The X/Y Plot to Eliminate Some Stable Diffusion AI Art Models
Summary: in this post, I discuss the X/Y Plot script for a practical task: I want to analyze the 50+ models I have in my Stable Diffusion install to find any treasures I’ve missed and to bury models that I don’t like. I also study the impact of steps and CFG with the same script. And then I admit to an oversight in my analysis, and discover an extension to address that oversight. What did I learn?
The other day, I was in Automatic1111 and decided to switch to another model to try out my current prompt. When I clicked on the model drop down, my first reaction was: whoa, that’s way too many models! I realized I had been downloading some models that maybe I tried once or twice but then forgot about. Did I not like them? Are there hidden gems in here?
I wanted to get organized. My goal:
- Move models I didn’t like for my prompts into a deprioritized subfolder.
- Move models that are way too big for me to load into my graphics card (but okay for mixing new models) into their own “Big” (aka, don’t try to load) subfolder.
- Move models that I created with a Google Collab Dreambooth process into their own subfolder.
- Move 2.1 models into their own subfolder since they are pretty useless to me.
The last three are easy to do. Done. I named the folders zBig, zDreambooth, and z2–1 (I prefixed them with a ‘z’ so that they’ll be pushed to the end of the model drop down list).
But what about finding the models I didn’t like as much for my style of prompting of illustrated-story images?
I stared into my coffee, thinking of the Python script I’d need to write to load specific models and do my best to adapt the A1111 tokenizing code for my very long prompts. I could write a file that had the model paths, ensure a safetensor could be loaded, blah blah blah… oh, Lord of the Lazy, isn’t there an easier way?
Yes.
And it’s been built into A1111 for a long time. People have been using it for experiments since the very early days (end of summer 2022) of playing around with Stable Diffusion via A1111. It’s the X/Y Plot script, and it allows you to:
- Experiment with two changing values.
- Confirm what you think is right.
- Challenge you to learn something new by trying new variations.
Here’s what I wanted to do:
- Find some example images to experiment with across the different models. Lock in that prompt and seed.
- Load up every model except for those I had already moved into a subfolder.
- Continue using Euler a sampler, but try out various samplers I see people using to see if I learn something new.
- Later, try out different number of steps and CFG values to see if I need to move out of my comfort zone.
- …
- Profit!
Here are the images I decided to experiment with:
To do my first big experiment (trimming down the models) I chose the first two images to do the following process:
- Send the image to PNG Info and send that to txt2img.
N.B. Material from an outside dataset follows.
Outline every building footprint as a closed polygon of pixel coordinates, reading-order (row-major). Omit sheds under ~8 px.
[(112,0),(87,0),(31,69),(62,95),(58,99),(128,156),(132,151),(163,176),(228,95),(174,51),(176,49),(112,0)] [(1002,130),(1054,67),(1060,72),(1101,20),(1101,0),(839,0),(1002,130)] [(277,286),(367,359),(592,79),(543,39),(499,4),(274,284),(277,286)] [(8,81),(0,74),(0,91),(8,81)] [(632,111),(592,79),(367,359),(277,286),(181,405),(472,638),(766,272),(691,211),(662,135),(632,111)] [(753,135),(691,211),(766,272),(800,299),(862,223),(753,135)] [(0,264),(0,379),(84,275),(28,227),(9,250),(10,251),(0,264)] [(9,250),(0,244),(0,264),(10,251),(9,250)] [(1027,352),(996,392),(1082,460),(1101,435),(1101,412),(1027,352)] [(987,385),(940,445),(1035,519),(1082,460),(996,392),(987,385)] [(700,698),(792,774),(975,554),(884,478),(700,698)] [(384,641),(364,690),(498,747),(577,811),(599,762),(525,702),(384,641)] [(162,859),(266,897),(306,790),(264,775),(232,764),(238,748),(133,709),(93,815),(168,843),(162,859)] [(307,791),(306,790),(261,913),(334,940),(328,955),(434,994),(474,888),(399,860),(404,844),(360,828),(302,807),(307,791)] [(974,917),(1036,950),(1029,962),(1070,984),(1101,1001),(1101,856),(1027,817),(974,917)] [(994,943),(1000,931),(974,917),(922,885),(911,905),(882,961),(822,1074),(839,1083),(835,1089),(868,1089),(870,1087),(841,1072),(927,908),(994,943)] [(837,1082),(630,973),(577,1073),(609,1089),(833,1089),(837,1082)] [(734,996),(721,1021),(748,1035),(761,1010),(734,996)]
- In txt2img do the following:
- Scroll down to Script and choose X/Y plot
- X type: select Sampler.
- Y type: select Checkpoint name.
- Next to X values and Y values an auto-fill button appears. Click that button and the text fields are auto-filled in with what your environment has.
- I edited the Sampler to be: Euler a, DPM++ 2S a Karras, DPM++ 2M Karras, DPM++ SDE Karras
- I edited the Checkpoint name to exclude all those models I moved into a subdirectory already (well, I tried, more on that later).
- Everything else looked good..
- Generate.
- Walk away. This is going to take hours. Over 50 models to load and generate a high-step count image for four samplers.
If you watch your command line window, you’ll see that A1111 will drive loading each model (checkpoint) first and then generate an image with each sampler. All generated images go into the standard txt2img-images output directory.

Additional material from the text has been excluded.